TRY IT: Pick every line out of the entries below that has the string "complement", and copy it.

== Segment start ==

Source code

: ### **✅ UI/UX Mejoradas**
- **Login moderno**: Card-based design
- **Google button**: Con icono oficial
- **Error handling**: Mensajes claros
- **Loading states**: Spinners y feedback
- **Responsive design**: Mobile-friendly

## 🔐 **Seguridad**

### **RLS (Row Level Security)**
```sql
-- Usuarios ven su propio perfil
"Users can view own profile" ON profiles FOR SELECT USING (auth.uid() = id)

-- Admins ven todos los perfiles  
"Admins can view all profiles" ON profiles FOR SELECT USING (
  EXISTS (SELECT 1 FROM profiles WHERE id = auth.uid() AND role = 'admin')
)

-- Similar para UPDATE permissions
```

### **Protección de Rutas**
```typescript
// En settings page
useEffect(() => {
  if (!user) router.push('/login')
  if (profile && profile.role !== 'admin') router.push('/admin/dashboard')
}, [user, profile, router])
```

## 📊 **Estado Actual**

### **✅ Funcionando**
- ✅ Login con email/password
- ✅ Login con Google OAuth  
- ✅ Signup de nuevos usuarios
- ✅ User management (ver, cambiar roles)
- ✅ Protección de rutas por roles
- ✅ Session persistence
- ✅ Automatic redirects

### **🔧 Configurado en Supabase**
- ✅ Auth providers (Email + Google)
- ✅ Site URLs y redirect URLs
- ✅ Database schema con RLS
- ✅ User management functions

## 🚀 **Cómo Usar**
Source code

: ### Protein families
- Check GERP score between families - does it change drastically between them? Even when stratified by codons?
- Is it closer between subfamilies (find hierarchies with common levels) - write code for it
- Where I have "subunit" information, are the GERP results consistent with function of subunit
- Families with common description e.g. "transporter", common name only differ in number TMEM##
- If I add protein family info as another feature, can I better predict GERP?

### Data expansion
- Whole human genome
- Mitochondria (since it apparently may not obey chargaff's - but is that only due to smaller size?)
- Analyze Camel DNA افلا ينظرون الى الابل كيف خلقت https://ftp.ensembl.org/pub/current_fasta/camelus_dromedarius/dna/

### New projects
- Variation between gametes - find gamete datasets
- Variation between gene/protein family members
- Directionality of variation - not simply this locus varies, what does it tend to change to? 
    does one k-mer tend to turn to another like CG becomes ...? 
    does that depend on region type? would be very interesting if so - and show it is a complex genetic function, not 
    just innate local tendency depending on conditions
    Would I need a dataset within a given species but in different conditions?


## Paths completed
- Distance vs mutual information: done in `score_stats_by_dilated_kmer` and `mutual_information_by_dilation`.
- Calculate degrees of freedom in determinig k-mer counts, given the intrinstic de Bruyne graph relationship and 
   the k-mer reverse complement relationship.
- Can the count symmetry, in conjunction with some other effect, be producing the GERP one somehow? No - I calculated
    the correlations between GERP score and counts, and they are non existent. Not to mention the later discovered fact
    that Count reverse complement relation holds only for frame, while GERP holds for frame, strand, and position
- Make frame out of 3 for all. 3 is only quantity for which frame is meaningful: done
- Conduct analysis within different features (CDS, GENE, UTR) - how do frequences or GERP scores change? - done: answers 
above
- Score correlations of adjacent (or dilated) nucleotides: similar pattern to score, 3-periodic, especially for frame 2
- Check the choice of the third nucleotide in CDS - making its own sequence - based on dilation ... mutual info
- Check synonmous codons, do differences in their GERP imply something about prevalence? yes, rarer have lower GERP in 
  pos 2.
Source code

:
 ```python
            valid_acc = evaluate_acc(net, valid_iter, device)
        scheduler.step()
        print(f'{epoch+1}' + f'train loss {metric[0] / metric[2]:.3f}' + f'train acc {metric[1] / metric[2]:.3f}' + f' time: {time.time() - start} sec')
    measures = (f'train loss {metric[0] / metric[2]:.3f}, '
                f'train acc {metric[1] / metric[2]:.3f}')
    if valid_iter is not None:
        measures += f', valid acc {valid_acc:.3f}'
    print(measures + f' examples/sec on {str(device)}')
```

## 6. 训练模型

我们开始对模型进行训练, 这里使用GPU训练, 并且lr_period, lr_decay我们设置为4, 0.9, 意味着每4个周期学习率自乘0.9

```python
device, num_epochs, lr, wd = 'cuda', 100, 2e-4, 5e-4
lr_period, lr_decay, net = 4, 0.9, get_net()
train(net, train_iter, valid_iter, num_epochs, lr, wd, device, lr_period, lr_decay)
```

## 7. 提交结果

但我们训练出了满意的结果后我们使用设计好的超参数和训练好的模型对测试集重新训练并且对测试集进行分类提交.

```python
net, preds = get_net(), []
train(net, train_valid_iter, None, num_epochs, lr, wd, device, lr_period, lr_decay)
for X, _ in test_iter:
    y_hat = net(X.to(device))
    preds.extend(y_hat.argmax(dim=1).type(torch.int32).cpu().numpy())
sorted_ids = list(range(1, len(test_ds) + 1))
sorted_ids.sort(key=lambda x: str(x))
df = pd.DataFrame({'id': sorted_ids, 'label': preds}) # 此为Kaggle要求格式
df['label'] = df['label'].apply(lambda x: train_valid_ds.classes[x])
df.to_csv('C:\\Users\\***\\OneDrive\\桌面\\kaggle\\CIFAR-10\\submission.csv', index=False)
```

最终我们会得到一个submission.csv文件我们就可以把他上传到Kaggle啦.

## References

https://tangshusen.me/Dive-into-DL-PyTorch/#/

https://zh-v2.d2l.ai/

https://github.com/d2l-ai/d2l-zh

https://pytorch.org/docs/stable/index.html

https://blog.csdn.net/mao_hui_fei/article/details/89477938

== Segment end ==

THE ANSWER:
   the k-mer reverse complement relationship.
    that Count reverse complement relation holds only for frame, while GERP holds for frame, strand, and position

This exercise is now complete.